Inflation by the Fed’s preferred year-over-year gauge was 5.4% in January, an increase from the 5.3% pace in December. The Fed’s target is 2% inflation. Barkin said he is not sure that the strength in spending that bolstered inflation is sustainable. Still, he said, the labor market is “quite tight.”

The unemployment rate as of January was 3.4%, the lowest since 1969, and employers added more than half a million workers to their payrolls.

That’s putting some upward pressure on inflation, he said, as workers ask for more pay. And two years of high inflation is prompting businesses to bank on the ability to continue to raise prices, he said, and meanwhile is “exhausting” for consumers seeking better deals and workers whose paychecks no longer go as far.

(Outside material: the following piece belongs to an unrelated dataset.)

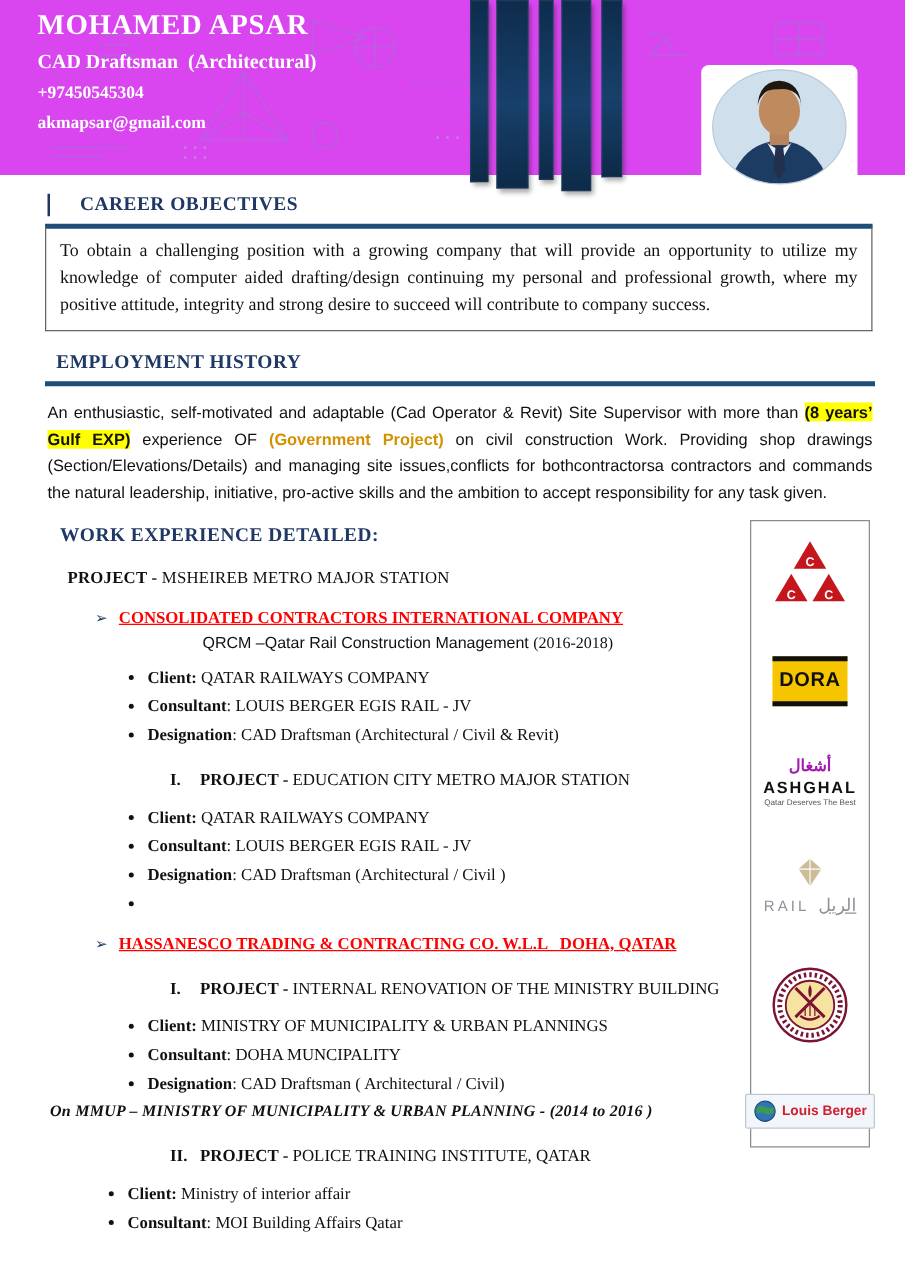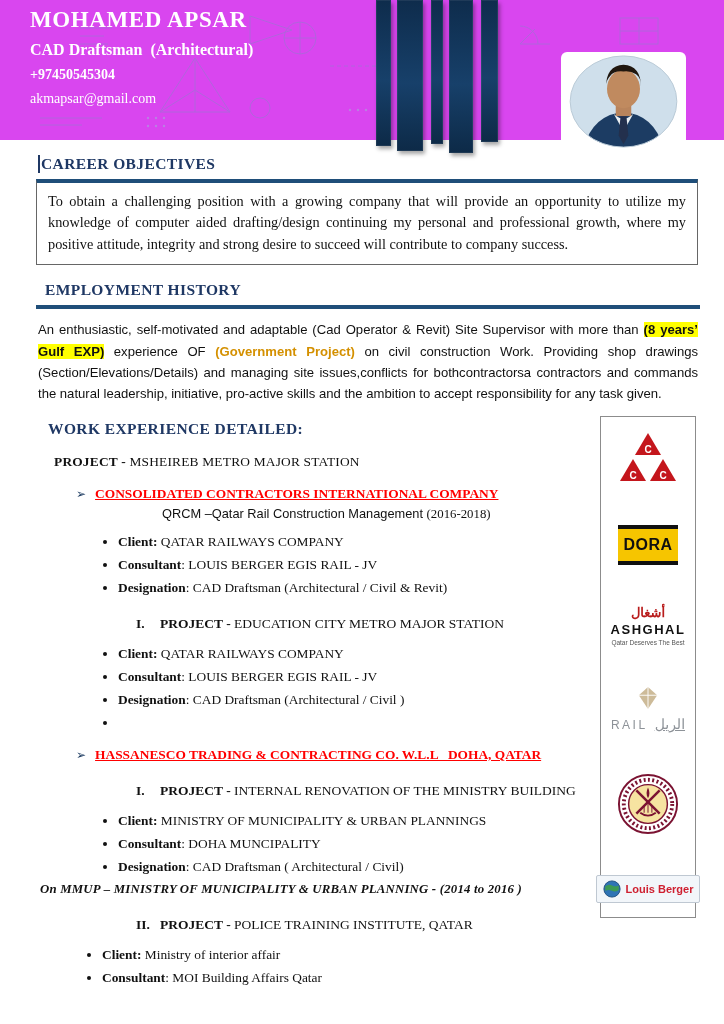"akmapsar@gmail.com" .email { font-weight: normal -> bold }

After raising the Fed’s policy target from near zero to its current 4.5%-4.75% range in less than 12 months, “it makes sense to move more deliberately than we did last year,” he said. “Here’s where I come back to data dependence. If I’m right and inflation persists, we can react by raising rates further. And, of course, I’d be happy to be wrong.”

He did not say how high he expects rates to need to rise. Policymakers in December projected a top Fed funds rate of 5.1% this year, though many analysts and financial market participants now think the Fed will need to push it higher.

In the end, he said, the Fed needs to bring down inflation.

“I am confident it will in time but doubtful the process will be quick,” he said.